Project Bella

A Life of Crime

This week, I did what I've done pretty much every week and didn't do anything close to what I said I'd do last week. I took my professor's suggestion to try and fashion one of the existing Unity ML-Agents examples into a game, and I believe I'm making decent progress. I took the Food Collector example since it was so similar to my forager agent (but in 3D!) and messed around with it. In the original example, the agents were capable of picking up food and poison, and temporarily freezing other agents with a laser. I modified it so that each agent is now a sort of combination of a penguin agent (tbt my girl Joundoom) and a foraging agent:

  • There are five agents in the scene that are competing for resources
  • Each agent has its own "nest"
  • An agent can move forward and turn (like Joundoom the penguin)
  • An agent can collect little green food balls and red poison balls scattered around the scene, much like the foraging agent; these collectables regenerate upon collection
  • An agent can eat a limited number of food balls before they must drop them off at their nest to collect more
  • Eating food balls increases an agent's energy, but it will slow them down
  • An agent can enter "aggressive" mode in which they turn red and speed up; if they touch another agent while aggressive, the touched agent will be sent back to their nest and become frozen for a few moments; this mode consumes energy and is unique from both the penguin and foraging agent

Each of these agents receive the following observations:

  • The direction they're facing
  • The direction toward their nest
  • The distance to their nest
  • Whether or not they are frozen (which occurs if they're touched by an aggressive agent)
  • Whether or not they're in aggressive mode
  • Whether or not they're carrying the maximum number of food items
  • The percent of their maximum energy remaining

Finally, each agent received the following rewards and punishments (on the first attempt):

  • +1 when a food ball is collected
  • +1 when they bring food to their nest
  • -1 when a poison ball is collected
  • -1 when touched by an aggressive agent

I trained sixteen of these agents for 20 thousand iterations, and by the end of it they were grabbing food and avoiding poison with precision. Even so, they still weren't returning to their nests to drop the food off. They were also becoming aggressive as much as possible because it made them move faster. Since energy and food were connected during this run, becoming aggressive would burn both energy and food, allowing them to collect more food and causing the agent score to skyrocket despite the fact that they weren't performing the crucial step of returning to the nest. On the next attempt, I created a very small punishment for becoming aggressive, and did not reset the energy when the round resets. With these modifications, they STILL weren't returning to the nest, but they weren't becoming aggressive nearly as frequently (they would only use it as a small boost to grab a piece of food right in front of them). They also started displaying some SUPER cute behavior, like stopping, looking around, and charging.

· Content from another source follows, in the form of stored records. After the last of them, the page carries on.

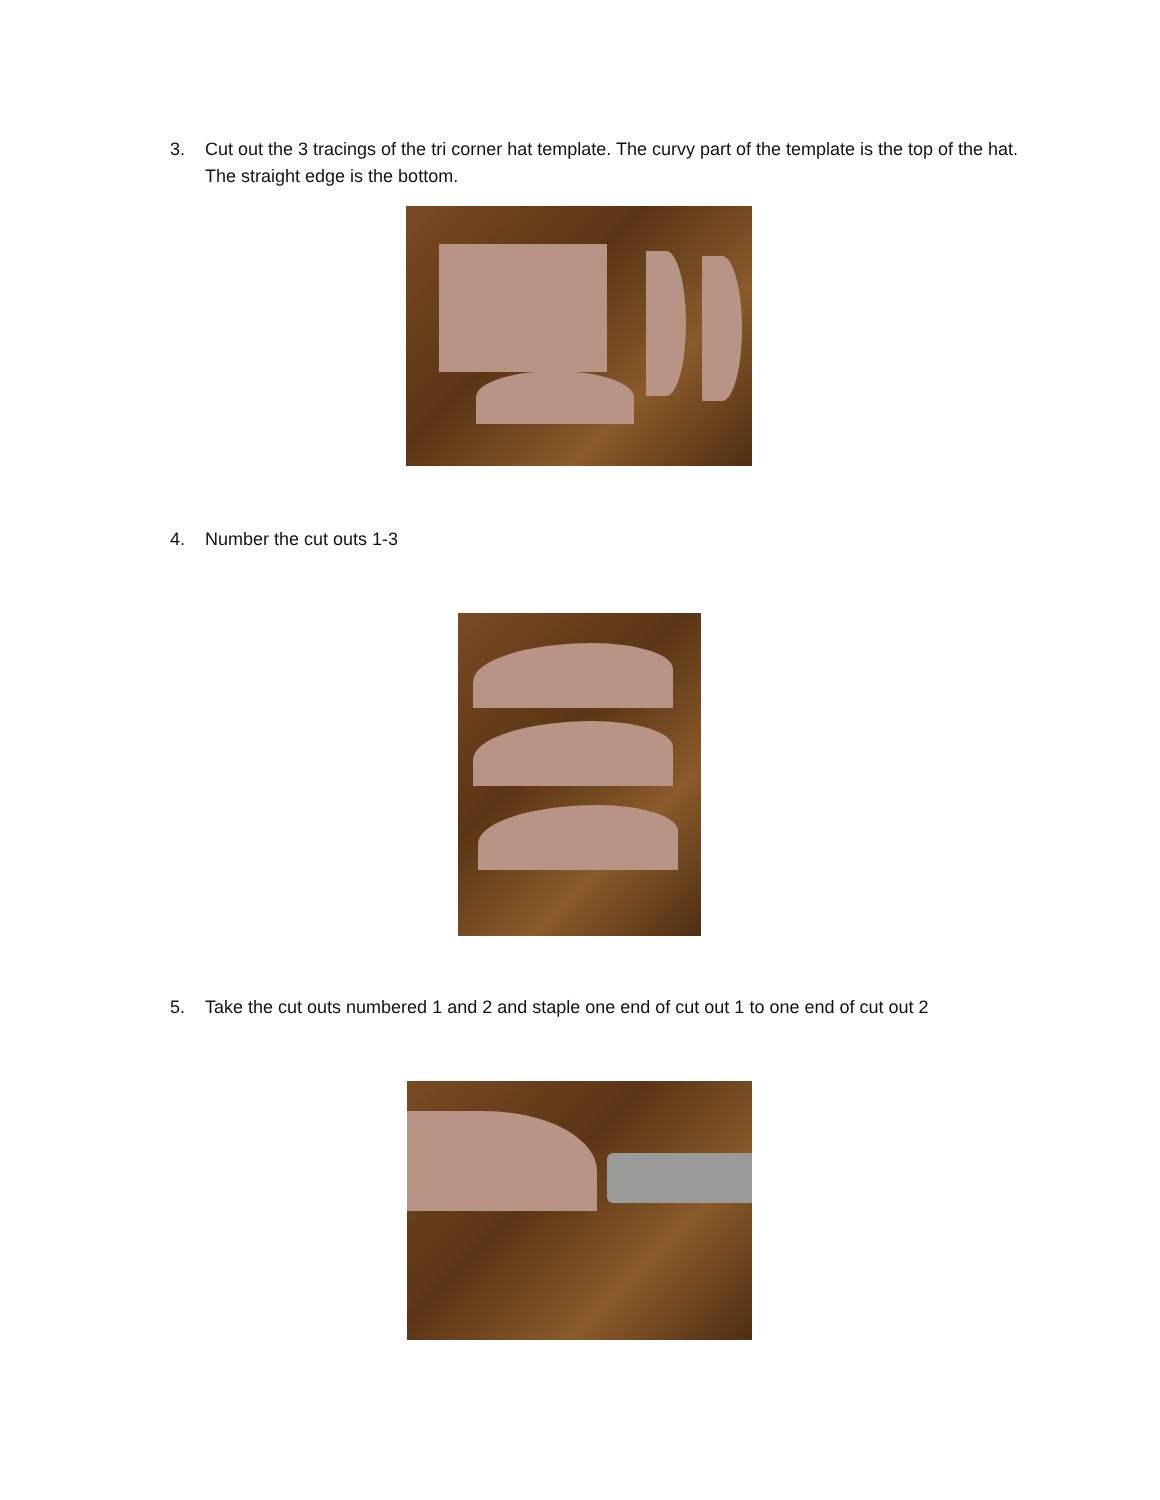3. Cut out the 3 tracings of the tri corner hat template. The curvy part of the template is the top of the hat. The straight edge is the bottom.
4. Number the cut outs 1-3
5. Take the cut outs numbered 1 and 2 and staple one end of cut out 1 to one end of cut out 2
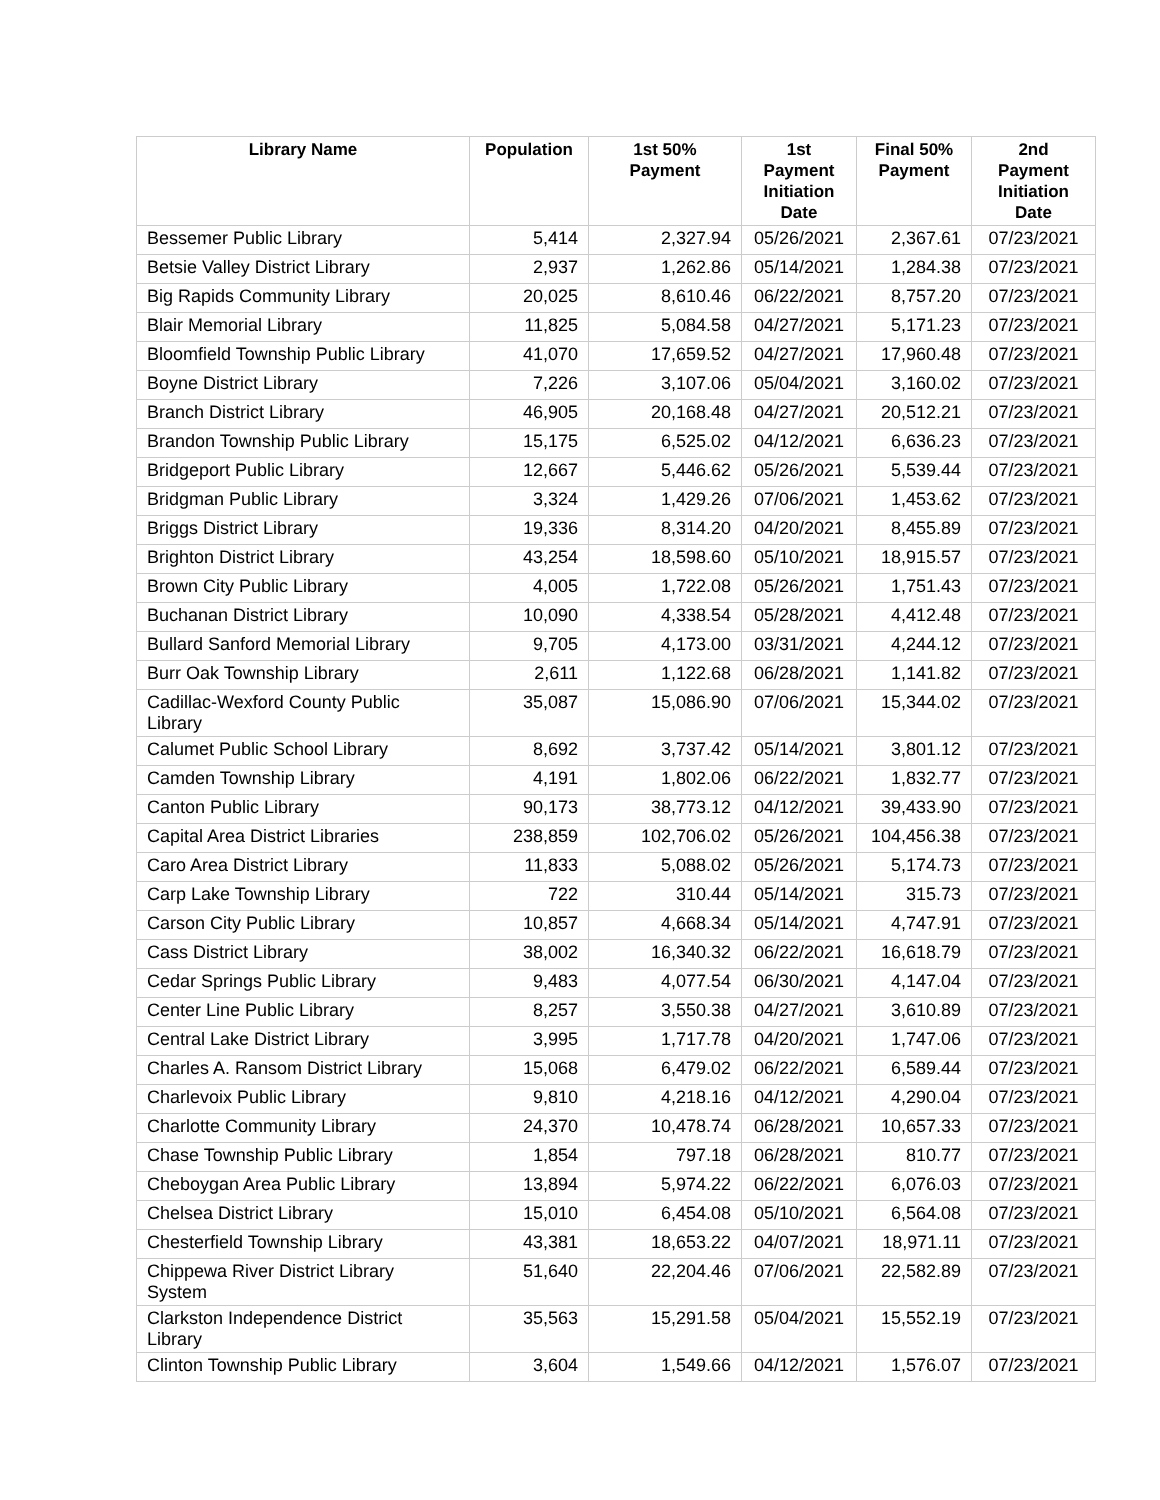| Library Name | Population | 1st 50% Payment | 1st Payment Initiation Date | Final 50% Payment | 2nd Payment Initiation Date |
| --- | --- | --- | --- | --- | --- |
| Bessemer Public Library | 5,414 | 2,327.94 | 05/26/2021 | 2,367.61 | 07/23/2021 |
| Betsie Valley District Library | 2,937 | 1,262.86 | 05/14/2021 | 1,284.38 | 07/23/2021 |
| Big Rapids Community Library | 20,025 | 8,610.46 | 06/22/2021 | 8,757.20 | 07/23/2021 |
| Blair Memorial Library | 11,825 | 5,084.58 | 04/27/2021 | 5,171.23 | 07/23/2021 |
| Bloomfield Township Public Library | 41,070 | 17,659.52 | 04/27/2021 | 17,960.48 | 07/23/2021 |
| Boyne District Library | 7,226 | 3,107.06 | 05/04/2021 | 3,160.02 | 07/23/2021 |
| Branch District Library | 46,905 | 20,168.48 | 04/27/2021 | 20,512.21 | 07/23/2021 |
| Brandon Township Public Library | 15,175 | 6,525.02 | 04/12/2021 | 6,636.23 | 07/23/2021 |
| Bridgeport Public Library | 12,667 | 5,446.62 | 05/26/2021 | 5,539.44 | 07/23/2021 |
| Bridgman Public Library | 3,324 | 1,429.26 | 07/06/2021 | 1,453.62 | 07/23/2021 |
| Briggs District Library | 19,336 | 8,314.20 | 04/20/2021 | 8,455.89 | 07/23/2021 |
| Brighton District Library | 43,254 | 18,598.60 | 05/10/2021 | 18,915.57 | 07/23/2021 |
| Brown City Public Library | 4,005 | 1,722.08 | 05/26/2021 | 1,751.43 | 07/23/2021 |
| Buchanan District Library | 10,090 | 4,338.54 | 05/28/2021 | 4,412.48 | 07/23/2021 |
| Bullard Sanford Memorial Library | 9,705 | 4,173.00 | 03/31/2021 | 4,244.12 | 07/23/2021 |
| Burr Oak Township Library | 2,611 | 1,122.68 | 06/28/2021 | 1,141.82 | 07/23/2021 |
| Cadillac-Wexford County Public Library | 35,087 | 15,086.90 | 07/06/2021 | 15,344.02 | 07/23/2021 |
| Calumet Public School Library | 8,692 | 3,737.42 | 05/14/2021 | 3,801.12 | 07/23/2021 |
| Camden Township Library | 4,191 | 1,802.06 | 06/22/2021 | 1,832.77 | 07/23/2021 |
| Canton Public Library | 90,173 | 38,773.12 | 04/12/2021 | 39,433.90 | 07/23/2021 |
| Capital Area District Libraries | 238,859 | 102,706.02 | 05/26/2021 | 104,456.38 | 07/23/2021 |
| Caro Area District Library | 11,833 | 5,088.02 | 05/26/2021 | 5,174.73 | 07/23/2021 |
| Carp Lake Township Library | 722 | 310.44 | 05/14/2021 | 315.73 | 07/23/2021 |
| Carson City Public Library | 10,857 | 4,668.34 | 05/14/2021 | 4,747.91 | 07/23/2021 |
| Cass District Library | 38,002 | 16,340.32 | 06/22/2021 | 16,618.79 | 07/23/2021 |
| Cedar Springs Public Library | 9,483 | 4,077.54 | 06/30/2021 | 4,147.04 | 07/23/2021 |
| Center Line Public Library | 8,257 | 3,550.38 | 04/27/2021 | 3,610.89 | 07/23/2021 |
| Central Lake District Library | 3,995 | 1,717.78 | 04/20/2021 | 1,747.06 | 07/23/2021 |
| Charles A. Ransom District Library | 15,068 | 6,479.02 | 06/22/2021 | 6,589.44 | 07/23/2021 |
| Charlevoix Public Library | 9,810 | 4,218.16 | 04/12/2021 | 4,290.04 | 07/23/2021 |
| Charlotte Community Library | 24,370 | 10,478.74 | 06/28/2021 | 10,657.33 | 07/23/2021 |
| Chase Township Public Library | 1,854 | 797.18 | 06/28/2021 | 810.77 | 07/23/2021 |
| Cheboygan Area Public Library | 13,894 | 5,974.22 | 06/22/2021 | 6,076.03 | 07/23/2021 |
| Chelsea District Library | 15,010 | 6,454.08 | 05/10/2021 | 6,564.08 | 07/23/2021 |
| Chesterfield Township Library | 43,381 | 18,653.22 | 04/07/2021 | 18,971.11 | 07/23/2021 |
| Chippewa River District Library System | 51,640 | 22,204.46 | 07/06/2021 | 22,582.89 | 07/23/2021 |
| Clarkston Independence District Library | 35,563 | 15,291.58 | 05/04/2021 | 15,552.19 | 07/23/2021 |
| Clinton Township Public Library | 3,604 | 1,549.66 | 04/12/2021 | 1,576.07 | 07/23/2021 |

Finally, I added a curriculum and a stronger penalty for getting touched by an aggressive agent: they get returned to their nest, temporarily frozen, AND they lose all their food. I also decoupled food and energy, so an agent can now lose energy without losing food, but still gain energy if they eat food. This forces them to have to return to their nest if they want to keep collecting food and increase their energy. The curriculum I used modulated two parameters: "nest radius" and "max food". Nest radius determines how close an agent has to be to their nest for food drop off to occur, and max food determines how much food they can hold at once. Nest radius gradually decreases while max food gradually increases. Here is the curriculum I ultimately used:

200 thousand iterations later (an hour and fifteen minutes), they were finally returning to the nest:

This game is playable if the agent's behavior parameters inferencing mode is changed from default to heuristic, but it is obviously not polished to play yet. The AIs are formidable and play like a very focused human, but I don't think the game is engaging enough yet. These agents clearly function as challenging and somewhat sympathetic (they're really cute) AIs with a complex machine learning model for a brain. I have an idea of exactly what I want to do for next week, but I won't reveal it yet; it has to do with themeing for the game for which I have very specific inspiration that I'm excited to try out.